Here is CD04 in the Alessandro Bosetti box set Stille Post (BÔ?T RECORDS BR R010 / MONOTYPE RECORDS mono100). It contains two related pieces under the combined title Campanas & Whistling Republic. On The Whistling Republic, a piece for WDR from 2003, we hear another mosaic assemblage made of fragments of recording, mostly spoken word and a strange whistling language. These elements are underpinned with an electro-acoustic droning sound which grows gradually darker over the course of some 25 minutes, leaving the listener with a highly ambiguous snapshot of something. The theme of The Whistling Republic is to do with communication, a characteristic it arguably shares with all the records in this box. La Gomera is one of the Canary islands, where people sometimes communicate in whistles. This “silbo gomero” as it’s known is described as “a whistled register of Spanish”, and has been included by UNESCO on its Representative List of the Intangible Cultural Heritage of Humanity.

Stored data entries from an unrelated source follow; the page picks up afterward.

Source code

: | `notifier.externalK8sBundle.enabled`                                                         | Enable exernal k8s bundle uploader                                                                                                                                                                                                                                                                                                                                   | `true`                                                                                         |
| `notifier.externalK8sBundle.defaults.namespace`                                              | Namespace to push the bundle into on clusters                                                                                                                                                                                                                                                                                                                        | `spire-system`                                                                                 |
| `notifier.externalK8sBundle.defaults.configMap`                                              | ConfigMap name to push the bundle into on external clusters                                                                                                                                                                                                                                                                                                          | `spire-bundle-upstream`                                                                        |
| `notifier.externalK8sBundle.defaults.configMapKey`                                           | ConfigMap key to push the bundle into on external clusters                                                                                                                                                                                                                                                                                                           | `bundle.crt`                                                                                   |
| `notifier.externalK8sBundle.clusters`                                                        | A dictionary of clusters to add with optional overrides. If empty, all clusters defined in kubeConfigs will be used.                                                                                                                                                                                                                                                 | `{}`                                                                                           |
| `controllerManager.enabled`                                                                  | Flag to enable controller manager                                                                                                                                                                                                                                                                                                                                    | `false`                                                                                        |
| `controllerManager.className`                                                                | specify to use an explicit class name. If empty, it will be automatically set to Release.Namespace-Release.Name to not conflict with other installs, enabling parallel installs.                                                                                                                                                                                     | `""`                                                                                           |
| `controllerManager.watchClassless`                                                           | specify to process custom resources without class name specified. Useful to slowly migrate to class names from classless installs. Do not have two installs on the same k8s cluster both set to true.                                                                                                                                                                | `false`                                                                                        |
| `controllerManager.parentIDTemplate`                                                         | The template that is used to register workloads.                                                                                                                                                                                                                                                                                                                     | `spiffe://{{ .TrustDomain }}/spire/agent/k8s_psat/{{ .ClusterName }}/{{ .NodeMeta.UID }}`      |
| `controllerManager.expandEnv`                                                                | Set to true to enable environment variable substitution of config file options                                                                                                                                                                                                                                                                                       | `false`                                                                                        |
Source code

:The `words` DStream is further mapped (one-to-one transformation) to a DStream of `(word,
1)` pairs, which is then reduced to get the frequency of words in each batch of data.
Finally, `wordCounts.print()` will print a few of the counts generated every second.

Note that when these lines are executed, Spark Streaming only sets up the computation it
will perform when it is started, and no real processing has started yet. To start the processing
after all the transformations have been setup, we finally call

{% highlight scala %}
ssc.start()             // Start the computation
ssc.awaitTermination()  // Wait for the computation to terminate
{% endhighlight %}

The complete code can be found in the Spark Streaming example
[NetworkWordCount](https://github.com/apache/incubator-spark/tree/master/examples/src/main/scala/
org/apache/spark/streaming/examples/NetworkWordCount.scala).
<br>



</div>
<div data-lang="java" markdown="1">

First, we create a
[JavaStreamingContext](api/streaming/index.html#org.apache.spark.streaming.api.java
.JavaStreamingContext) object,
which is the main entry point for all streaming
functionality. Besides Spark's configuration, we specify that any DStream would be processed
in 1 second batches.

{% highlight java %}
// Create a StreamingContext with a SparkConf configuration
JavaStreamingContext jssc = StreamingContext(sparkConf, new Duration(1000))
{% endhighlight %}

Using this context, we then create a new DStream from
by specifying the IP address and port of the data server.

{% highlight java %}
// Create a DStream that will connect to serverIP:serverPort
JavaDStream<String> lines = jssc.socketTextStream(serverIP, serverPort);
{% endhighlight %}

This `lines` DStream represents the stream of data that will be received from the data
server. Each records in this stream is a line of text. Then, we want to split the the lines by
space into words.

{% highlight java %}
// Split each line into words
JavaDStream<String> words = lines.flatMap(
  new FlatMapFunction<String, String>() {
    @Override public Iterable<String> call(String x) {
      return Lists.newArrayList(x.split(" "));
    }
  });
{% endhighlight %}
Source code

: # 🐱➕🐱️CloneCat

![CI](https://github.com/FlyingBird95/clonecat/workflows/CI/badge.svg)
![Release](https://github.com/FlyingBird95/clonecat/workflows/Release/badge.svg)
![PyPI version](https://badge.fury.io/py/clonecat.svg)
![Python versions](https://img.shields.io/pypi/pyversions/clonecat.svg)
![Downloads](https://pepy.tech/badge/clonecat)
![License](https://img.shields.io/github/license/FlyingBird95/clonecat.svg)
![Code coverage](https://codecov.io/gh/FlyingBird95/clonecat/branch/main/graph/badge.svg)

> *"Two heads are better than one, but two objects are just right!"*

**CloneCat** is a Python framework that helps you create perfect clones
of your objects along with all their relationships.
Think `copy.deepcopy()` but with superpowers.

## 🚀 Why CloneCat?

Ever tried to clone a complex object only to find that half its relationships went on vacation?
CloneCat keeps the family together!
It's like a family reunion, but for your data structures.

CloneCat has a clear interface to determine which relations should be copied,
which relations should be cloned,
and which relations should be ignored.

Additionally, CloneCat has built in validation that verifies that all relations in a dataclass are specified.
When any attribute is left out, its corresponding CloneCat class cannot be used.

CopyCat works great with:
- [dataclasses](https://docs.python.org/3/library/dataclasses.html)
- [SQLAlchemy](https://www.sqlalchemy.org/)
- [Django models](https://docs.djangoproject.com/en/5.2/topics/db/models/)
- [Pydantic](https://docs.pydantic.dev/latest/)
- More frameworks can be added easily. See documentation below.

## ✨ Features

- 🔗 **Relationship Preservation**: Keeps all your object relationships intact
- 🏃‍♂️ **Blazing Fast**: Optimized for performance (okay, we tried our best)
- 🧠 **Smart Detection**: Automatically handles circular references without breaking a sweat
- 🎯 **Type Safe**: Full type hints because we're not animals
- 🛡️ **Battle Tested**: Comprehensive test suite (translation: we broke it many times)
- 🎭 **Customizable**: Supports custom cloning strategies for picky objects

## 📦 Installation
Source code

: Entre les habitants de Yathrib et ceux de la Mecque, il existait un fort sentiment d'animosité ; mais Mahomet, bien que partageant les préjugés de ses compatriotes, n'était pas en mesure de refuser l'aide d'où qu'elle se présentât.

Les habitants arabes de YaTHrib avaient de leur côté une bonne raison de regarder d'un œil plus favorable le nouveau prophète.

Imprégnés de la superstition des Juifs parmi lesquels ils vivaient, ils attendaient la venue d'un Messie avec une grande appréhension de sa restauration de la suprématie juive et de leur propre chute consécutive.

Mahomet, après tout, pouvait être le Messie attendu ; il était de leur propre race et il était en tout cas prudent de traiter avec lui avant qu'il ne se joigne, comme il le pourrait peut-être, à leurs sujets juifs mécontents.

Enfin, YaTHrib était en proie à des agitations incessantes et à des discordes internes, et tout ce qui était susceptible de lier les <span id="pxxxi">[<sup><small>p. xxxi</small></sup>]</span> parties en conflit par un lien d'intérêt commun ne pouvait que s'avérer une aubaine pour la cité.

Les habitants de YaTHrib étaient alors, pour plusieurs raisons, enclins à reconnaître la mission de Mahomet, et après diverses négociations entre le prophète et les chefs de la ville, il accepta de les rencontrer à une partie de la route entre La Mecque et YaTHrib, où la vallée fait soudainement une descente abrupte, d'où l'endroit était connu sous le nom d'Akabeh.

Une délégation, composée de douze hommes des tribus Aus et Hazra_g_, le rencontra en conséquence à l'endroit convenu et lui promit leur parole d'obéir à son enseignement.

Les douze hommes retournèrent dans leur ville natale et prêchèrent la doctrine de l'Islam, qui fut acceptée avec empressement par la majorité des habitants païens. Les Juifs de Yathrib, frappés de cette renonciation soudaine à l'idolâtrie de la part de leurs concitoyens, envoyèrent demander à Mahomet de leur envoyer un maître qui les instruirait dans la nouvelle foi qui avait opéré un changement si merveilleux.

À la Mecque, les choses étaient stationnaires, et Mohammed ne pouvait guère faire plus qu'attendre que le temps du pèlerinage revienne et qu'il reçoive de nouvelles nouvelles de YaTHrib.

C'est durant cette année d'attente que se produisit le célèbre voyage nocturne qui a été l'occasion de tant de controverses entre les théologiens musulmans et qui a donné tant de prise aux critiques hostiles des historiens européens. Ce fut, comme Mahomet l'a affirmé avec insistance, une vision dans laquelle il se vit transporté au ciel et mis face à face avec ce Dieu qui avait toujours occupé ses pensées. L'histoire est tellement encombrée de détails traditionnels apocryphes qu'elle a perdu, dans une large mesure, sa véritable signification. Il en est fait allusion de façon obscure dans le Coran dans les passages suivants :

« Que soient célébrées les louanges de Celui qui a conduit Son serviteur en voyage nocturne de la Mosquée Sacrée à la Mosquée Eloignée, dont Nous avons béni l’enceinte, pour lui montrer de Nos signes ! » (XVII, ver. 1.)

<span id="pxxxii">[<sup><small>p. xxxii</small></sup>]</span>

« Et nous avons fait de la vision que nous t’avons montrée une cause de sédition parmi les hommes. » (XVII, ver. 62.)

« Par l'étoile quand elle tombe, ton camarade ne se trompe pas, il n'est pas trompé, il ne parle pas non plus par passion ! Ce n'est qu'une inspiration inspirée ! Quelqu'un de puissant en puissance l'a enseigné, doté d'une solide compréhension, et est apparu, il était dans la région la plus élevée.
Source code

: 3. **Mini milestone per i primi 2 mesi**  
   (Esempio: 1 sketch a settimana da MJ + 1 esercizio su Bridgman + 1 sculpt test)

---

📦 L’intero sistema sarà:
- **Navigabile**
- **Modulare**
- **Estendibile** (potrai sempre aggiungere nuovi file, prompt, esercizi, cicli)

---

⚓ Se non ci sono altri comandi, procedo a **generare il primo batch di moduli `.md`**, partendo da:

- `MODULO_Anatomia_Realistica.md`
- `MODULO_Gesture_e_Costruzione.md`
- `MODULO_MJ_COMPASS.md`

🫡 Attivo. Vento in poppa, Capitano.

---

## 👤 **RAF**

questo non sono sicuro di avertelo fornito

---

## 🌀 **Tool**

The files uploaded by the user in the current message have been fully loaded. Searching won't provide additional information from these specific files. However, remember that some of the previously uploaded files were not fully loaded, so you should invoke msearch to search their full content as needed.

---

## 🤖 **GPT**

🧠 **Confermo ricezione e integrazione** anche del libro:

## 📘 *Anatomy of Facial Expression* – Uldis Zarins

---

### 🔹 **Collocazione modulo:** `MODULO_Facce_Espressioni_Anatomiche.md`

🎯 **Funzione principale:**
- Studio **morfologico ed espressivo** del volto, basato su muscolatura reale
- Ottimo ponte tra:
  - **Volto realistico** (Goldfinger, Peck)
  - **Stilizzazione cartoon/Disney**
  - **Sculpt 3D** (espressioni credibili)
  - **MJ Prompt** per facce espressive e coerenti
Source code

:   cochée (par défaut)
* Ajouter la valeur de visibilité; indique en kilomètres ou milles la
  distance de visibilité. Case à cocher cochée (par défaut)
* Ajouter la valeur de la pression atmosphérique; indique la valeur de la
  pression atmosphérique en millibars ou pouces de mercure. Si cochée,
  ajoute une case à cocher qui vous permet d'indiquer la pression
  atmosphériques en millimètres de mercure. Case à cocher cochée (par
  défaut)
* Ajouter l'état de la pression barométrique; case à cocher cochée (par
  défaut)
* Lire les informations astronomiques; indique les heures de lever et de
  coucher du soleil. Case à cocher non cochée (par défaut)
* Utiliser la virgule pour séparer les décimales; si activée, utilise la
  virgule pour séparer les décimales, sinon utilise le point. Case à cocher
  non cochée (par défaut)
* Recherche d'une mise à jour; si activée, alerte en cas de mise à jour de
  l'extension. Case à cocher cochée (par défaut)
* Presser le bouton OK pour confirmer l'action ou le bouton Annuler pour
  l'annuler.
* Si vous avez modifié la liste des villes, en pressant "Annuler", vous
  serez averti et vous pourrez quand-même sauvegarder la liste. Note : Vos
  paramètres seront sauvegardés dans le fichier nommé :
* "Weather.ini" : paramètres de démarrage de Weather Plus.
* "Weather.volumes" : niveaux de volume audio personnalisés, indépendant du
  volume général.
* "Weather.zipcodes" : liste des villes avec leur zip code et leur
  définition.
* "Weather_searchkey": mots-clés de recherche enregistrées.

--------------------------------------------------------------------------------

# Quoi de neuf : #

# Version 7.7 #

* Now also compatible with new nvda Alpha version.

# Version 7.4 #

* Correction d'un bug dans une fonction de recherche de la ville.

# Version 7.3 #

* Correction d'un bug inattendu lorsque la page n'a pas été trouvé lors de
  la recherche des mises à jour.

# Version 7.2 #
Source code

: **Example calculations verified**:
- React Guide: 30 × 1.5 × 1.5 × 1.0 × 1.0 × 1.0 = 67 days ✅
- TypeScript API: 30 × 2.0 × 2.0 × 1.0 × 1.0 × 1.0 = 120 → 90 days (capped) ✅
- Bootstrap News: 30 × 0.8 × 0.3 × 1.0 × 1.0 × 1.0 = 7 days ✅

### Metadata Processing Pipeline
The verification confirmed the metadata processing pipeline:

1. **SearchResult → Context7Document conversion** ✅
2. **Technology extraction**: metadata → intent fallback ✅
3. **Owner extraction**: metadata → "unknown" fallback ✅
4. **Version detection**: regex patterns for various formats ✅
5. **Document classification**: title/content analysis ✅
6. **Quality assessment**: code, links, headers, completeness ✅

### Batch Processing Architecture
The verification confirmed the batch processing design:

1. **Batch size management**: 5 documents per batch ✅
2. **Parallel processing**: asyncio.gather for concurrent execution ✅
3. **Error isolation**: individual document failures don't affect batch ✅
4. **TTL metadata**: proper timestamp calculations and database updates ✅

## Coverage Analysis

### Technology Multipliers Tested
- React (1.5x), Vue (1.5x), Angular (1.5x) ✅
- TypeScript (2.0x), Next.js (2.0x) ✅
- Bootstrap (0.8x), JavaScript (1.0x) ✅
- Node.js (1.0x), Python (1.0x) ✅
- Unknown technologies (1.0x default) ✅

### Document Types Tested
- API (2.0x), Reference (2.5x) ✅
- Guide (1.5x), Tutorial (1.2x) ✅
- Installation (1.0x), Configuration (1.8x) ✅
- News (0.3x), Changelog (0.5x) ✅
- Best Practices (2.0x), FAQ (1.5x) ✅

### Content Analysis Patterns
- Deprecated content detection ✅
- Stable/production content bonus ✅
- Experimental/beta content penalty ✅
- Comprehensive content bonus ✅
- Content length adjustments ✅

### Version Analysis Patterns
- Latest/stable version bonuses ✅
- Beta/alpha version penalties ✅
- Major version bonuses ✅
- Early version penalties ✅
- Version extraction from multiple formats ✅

Bosetti may or may not be interested in protecting or preserving that heritage, but he’s certainly interested in it as a language. When he stayed on Gomera, he wrote down some texts – some of them diary records of his sojourn, a couple of them complete works of fiction – and then passed these texts to the locals, asking them to express his words using the “silbo”. He was apparently standing over a mile away at the time with his microphones, yet he still captured these amazing whistles on his tape deck, because one of the features of the “silbo” is its ability to carry a message over long distances. The spoken texts on the record are the attempts made by the Gomerans to decipher and translate these whistles back into the spoken word. As ever, I expect the lively cross-communication dynamic is what appeals to Bosetti in this situation which he has set up. I would interpret it as a metaphor for all human communication; we’re all acting as transmitters and receivers, sending out messages in one language and decoding them into another.
On Campanas, Bosetti revisits Gomera some six years after he did the Whistling Republic piece. This time he took with him some of the unprocessed recordings from the earlier piece, and replayed them back into the air as he wandered around the island, looking for “acoustically interesting spots.” Sounds layered on top of other sounds. He re-recorded these sound events, and edited them into the suite we now hear on this 2009 piece. His own voice appears on the set; he speaks of returning to the island and giving something back, after he previously took something away. He writes, in his printed text, of “putting something inside a space in order to hear it”, making an observation perhaps about the nature of acoustics, but more likely an observation about the importance of context. He also draws, in yet another attempt to make himself understood, and the tentative doodles on the cover here illustrate some of the fantastic things he saw on Gomera; some of them are re-asserted by his vocal descriptions of them on the recording, and he states with some conviction that he “wasn’t dreaming” when he saw a man with two donkeys disappear into the clouds. Other magical-realist fragments emerge through the richness and wizardy of these recordings, and it’s a record that casts a compelling spell over the listener with its imaginative recasting of field recordings, forming uncanny broken narratives and rich atmospheres. Excellent.